> Document
──────────────────────────────
Si la répression féroce du régime a éteint les manifestations insurrectionnelles de l’automne, les Iraniens n’ont pas abdiqué. Pour la chercheuse en anthropologie, leur refus radical du projet de République islamique s’affiche désormais par des gestes de résistance collectifs, et très souvent viraux.
Zeinab Kazempour est la dernière image de la lutte quotidienne que mènent les Iraniens et en particulier les femmes contre le régime islamique d’Iran. Sur une vidéo qui a fait le tour des réseaux sociaux, on voit cette ingénieure, sur scène, jeter son voile à terre car l’Organisation des ingénieurs de la construction de Téhéran refuse sa candidature, en raison de ses positions contre le voile obligatoire. On savait le courage des femmes iraniennes et les gestes forts dont elles sont capables pour protester contre la loi des mollahs, depuis le début de la contestation, comme par le passé. Mais quelque chose a changé. Zeinab Kazempour quitte la salle sous les applaudissements.
Si les manifestants ont quitté les rues ces derniers jours en Iran, la colère et la détermination ne semblent pas faiblir. Des femmes cheveux au vent à Téhéran, des ouvriers en grève à Ispahan, des graffitis sur les murs des villes rappelant les crimes du régime. Une large partie de la société iranienne semble définitivement en rupture avec des autorités qui s’enferrent entre répression politique et gestion économique désastreuse. Et la colère ne risque pas de retomber après les nombreuses intoxications au gaz qui ont été signalées dans des écoles de filles à travers le pays. Cela suffira-t-il à faire vaciller la République islamique de Khamenei qui tient le pays depuis quarante-quatre ans ? Pour Chowra Makaremi, anthropologue, chercheuse au CNRS, si ce régime s’est maintenu en fabricant du silence et de l’obéissance, la volonté de changement est aujourd’hui plus forte. Si forte que même la peur est apprivoisée. Tout juste sorties de prison, des femmes posent sans voile et crient « Femme, vie, liberté ».
──────────────────────────────
> Consignes de travail
(a) Dans le document, relevez les trois signes de colère et de détermination énumérés juste après la phrase « Si les manifestants ont quitté les rues ces derniers jours en Iran, la colère et la détermination ne semblent pas faiblir. ».
(b) Indiquez si chacune des affirmations suivantes est conforme au document, en citant les mots qui le montrent.
(i) Zeinab Kazempour est ingénieure.
(ii) La République islamique de Khamenei tient le pays depuis quarante ans.
(iii) Zeinab Kazempour quitte la salle sous les huées.

> Entrées présentées
──────────────────────────────
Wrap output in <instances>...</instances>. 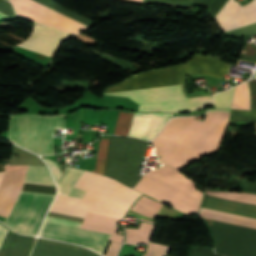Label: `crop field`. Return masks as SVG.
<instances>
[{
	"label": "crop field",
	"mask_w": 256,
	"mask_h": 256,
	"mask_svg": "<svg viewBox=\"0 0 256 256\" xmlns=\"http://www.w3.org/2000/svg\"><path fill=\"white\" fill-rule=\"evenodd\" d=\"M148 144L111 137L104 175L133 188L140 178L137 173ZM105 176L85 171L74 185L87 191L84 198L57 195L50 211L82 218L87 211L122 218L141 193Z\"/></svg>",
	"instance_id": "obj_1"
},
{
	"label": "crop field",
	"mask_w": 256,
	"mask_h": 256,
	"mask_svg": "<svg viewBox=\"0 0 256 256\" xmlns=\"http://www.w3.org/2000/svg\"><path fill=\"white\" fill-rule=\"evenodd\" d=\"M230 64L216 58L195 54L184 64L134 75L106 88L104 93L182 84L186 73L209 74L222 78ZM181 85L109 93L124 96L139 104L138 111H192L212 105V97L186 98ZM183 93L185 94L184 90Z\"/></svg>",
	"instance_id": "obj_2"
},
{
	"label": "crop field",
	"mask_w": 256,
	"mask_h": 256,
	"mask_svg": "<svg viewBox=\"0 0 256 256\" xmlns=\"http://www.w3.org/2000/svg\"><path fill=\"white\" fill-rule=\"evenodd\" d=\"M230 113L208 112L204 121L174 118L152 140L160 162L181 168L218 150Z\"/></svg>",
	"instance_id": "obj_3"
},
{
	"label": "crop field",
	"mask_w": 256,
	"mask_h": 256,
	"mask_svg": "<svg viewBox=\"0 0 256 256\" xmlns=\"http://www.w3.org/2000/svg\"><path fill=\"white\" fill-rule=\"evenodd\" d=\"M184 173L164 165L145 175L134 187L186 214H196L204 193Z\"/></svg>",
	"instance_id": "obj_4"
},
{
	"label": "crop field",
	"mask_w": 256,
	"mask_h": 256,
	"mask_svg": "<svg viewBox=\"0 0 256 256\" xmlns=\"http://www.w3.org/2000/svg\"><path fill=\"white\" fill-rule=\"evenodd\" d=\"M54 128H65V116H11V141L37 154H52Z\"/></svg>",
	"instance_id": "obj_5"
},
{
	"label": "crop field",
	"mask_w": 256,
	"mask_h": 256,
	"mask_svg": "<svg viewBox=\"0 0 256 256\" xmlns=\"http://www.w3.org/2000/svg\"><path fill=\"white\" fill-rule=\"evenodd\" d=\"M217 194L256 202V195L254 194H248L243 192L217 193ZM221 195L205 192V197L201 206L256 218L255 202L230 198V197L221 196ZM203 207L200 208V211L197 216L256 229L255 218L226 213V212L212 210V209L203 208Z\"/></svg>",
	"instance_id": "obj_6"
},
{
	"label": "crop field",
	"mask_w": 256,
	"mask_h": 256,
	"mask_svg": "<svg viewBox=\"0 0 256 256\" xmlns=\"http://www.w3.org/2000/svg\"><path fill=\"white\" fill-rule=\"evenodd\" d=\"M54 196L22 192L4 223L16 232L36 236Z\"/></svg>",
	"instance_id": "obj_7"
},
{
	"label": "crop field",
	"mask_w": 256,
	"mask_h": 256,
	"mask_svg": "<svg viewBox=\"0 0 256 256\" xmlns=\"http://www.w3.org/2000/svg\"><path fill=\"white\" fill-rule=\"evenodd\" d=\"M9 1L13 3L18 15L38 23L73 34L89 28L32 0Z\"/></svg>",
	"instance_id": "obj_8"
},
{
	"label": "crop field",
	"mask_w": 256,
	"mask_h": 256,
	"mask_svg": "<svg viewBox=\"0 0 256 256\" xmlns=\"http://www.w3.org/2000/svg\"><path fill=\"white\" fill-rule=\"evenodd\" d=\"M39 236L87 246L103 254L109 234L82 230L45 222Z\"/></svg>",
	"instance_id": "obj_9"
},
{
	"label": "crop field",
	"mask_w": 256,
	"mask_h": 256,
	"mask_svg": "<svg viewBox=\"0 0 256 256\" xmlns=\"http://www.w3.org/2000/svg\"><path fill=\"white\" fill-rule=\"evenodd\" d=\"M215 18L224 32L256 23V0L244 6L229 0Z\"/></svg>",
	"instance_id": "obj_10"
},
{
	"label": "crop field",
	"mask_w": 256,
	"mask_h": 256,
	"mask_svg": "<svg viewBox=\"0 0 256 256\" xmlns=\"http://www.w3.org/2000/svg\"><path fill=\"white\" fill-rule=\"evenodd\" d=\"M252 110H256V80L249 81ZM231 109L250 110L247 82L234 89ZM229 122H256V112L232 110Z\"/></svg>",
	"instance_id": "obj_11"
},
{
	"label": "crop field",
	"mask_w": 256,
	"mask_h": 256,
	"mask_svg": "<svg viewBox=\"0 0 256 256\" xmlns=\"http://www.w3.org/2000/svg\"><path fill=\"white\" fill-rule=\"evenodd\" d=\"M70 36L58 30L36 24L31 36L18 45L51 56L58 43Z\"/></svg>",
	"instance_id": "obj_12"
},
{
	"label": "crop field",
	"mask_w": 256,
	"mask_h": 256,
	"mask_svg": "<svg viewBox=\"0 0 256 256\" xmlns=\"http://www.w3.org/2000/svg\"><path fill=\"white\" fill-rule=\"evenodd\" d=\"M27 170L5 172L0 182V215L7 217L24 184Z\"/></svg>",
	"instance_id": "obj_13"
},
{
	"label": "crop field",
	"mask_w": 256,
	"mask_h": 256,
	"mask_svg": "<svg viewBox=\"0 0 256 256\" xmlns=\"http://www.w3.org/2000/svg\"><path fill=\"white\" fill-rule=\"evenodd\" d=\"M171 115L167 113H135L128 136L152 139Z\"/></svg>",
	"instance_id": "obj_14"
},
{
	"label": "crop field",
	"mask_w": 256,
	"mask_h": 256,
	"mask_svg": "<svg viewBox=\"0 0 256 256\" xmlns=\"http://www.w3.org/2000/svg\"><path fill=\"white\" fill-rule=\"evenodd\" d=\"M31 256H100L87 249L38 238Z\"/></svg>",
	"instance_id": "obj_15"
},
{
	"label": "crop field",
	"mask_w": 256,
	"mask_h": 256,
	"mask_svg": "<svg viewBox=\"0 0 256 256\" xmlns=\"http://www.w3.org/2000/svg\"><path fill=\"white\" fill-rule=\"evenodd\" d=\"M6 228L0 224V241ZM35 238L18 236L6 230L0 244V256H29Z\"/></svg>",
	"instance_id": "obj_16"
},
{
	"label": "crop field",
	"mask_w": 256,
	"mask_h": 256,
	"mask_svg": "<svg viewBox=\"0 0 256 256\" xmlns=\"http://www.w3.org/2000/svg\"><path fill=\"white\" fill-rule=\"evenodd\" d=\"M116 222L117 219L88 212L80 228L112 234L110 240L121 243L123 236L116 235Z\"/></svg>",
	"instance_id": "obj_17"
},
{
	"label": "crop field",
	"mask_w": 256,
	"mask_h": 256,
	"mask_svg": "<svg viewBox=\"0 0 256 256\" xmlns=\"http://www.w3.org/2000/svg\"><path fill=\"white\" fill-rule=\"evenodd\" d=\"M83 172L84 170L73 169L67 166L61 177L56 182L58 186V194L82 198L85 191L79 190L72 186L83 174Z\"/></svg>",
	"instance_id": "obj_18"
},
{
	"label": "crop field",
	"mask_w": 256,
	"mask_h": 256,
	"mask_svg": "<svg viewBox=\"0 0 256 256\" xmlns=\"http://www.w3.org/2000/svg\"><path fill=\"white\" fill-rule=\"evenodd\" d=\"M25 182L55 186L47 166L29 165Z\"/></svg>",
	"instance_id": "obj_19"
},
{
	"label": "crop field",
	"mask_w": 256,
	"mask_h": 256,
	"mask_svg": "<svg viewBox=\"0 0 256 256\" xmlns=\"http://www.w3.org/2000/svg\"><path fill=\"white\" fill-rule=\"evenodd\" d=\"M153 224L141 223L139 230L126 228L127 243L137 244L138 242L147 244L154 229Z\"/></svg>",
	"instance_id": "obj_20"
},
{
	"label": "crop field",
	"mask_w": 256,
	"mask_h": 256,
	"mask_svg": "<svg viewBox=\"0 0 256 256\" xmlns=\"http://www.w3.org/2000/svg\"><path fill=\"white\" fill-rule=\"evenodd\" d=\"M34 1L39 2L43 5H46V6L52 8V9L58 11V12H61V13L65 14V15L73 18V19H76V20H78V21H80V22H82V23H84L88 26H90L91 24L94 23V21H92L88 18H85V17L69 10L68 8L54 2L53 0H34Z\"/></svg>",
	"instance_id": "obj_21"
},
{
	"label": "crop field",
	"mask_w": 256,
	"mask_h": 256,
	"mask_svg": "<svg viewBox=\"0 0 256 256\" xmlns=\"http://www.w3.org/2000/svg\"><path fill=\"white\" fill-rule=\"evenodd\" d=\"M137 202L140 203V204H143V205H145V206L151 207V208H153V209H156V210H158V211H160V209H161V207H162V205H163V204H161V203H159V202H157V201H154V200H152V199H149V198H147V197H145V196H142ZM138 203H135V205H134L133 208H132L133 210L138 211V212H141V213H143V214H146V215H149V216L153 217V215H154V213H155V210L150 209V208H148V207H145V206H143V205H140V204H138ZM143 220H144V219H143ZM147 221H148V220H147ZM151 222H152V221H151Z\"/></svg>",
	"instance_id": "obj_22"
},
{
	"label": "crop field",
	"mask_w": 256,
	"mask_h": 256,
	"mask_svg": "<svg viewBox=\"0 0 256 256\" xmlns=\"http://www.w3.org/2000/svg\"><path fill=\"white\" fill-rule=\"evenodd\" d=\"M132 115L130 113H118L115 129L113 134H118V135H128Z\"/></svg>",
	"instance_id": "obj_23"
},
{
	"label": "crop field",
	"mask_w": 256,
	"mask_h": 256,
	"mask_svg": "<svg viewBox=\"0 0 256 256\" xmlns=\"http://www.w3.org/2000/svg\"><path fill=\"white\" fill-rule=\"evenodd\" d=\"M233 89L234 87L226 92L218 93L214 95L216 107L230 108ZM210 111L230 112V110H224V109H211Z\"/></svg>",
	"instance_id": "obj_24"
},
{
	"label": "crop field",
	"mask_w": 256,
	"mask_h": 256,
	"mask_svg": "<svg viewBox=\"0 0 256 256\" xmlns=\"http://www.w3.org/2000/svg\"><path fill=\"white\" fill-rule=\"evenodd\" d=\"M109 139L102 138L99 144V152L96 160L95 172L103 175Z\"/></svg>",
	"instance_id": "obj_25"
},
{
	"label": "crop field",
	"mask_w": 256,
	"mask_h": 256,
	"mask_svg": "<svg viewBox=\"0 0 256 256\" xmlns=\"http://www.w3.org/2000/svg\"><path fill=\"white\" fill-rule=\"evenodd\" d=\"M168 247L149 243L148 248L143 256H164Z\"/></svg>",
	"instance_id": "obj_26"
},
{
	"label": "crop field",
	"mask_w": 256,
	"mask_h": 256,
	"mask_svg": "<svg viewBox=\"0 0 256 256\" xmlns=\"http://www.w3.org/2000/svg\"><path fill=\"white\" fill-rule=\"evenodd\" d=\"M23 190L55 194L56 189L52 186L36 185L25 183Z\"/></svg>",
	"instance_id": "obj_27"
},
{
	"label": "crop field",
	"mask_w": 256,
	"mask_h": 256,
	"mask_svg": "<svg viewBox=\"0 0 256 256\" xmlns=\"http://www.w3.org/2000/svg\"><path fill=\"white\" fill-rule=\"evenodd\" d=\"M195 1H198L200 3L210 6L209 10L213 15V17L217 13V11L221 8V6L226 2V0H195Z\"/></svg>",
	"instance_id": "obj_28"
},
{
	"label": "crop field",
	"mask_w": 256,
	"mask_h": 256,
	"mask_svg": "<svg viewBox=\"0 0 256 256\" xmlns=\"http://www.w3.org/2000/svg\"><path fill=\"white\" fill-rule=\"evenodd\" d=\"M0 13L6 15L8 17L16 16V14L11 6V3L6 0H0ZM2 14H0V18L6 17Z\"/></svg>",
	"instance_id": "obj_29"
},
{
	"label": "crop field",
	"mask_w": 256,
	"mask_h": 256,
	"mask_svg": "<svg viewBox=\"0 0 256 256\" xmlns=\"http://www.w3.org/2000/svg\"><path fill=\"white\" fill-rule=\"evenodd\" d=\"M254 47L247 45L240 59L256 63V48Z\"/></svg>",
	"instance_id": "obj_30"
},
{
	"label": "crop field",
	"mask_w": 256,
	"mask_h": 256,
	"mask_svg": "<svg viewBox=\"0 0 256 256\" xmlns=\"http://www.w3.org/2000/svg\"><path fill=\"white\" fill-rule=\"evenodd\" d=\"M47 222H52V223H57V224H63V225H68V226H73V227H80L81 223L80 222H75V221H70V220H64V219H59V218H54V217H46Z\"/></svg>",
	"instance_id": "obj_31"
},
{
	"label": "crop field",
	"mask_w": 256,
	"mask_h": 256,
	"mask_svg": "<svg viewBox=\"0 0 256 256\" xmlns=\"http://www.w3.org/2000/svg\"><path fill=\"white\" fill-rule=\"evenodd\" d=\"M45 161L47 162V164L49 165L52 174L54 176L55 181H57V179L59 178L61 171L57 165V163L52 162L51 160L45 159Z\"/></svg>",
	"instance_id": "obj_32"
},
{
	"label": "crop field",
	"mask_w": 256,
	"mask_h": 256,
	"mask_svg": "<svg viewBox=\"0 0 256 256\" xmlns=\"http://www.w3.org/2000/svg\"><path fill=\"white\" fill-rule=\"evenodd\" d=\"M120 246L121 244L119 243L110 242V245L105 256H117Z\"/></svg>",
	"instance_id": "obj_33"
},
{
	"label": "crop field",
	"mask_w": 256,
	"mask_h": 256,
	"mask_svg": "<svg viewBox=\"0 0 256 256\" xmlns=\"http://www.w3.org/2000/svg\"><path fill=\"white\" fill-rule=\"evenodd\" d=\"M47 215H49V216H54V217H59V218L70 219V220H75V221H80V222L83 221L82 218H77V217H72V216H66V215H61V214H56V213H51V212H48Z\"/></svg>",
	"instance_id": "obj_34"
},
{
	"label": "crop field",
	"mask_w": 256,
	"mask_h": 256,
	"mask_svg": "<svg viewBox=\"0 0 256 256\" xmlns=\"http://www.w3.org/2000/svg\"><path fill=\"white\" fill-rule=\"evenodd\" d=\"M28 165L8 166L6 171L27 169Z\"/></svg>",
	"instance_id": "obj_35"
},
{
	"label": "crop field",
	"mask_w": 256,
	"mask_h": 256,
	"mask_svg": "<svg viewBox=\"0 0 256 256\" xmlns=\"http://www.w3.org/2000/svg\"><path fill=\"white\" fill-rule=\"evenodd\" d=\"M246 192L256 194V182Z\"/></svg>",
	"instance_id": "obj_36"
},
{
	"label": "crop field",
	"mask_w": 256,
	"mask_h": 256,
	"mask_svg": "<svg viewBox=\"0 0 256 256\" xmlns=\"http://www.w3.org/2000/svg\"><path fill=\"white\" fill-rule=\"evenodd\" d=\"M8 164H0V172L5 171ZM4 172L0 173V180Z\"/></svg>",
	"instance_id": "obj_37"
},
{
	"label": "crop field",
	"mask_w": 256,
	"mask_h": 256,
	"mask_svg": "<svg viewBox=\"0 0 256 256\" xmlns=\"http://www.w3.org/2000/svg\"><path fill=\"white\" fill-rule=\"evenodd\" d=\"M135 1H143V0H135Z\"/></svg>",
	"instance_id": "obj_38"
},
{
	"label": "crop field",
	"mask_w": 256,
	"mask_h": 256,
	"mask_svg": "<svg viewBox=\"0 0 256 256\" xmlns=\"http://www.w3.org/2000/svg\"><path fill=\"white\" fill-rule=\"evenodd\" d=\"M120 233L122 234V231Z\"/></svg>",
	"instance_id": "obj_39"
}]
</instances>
──────────────────────────────
> Corrigé des exercices
(a)
- Des femmes cheveux au vent à Téhéran
- Des ouvriers en grève à Ispahan
- Des graffitis sur les murs des villes rappelant les crimes du régime

(b)
(i) Oui : « on voit cette ingénieure, sur scène, jeter son voile à terre ».
(ii) Non : « qui tient le pays depuis quarante-quatre ans ».
(iii) Non : « Zeinab Kazempour quitte la salle sous les applaudissements ».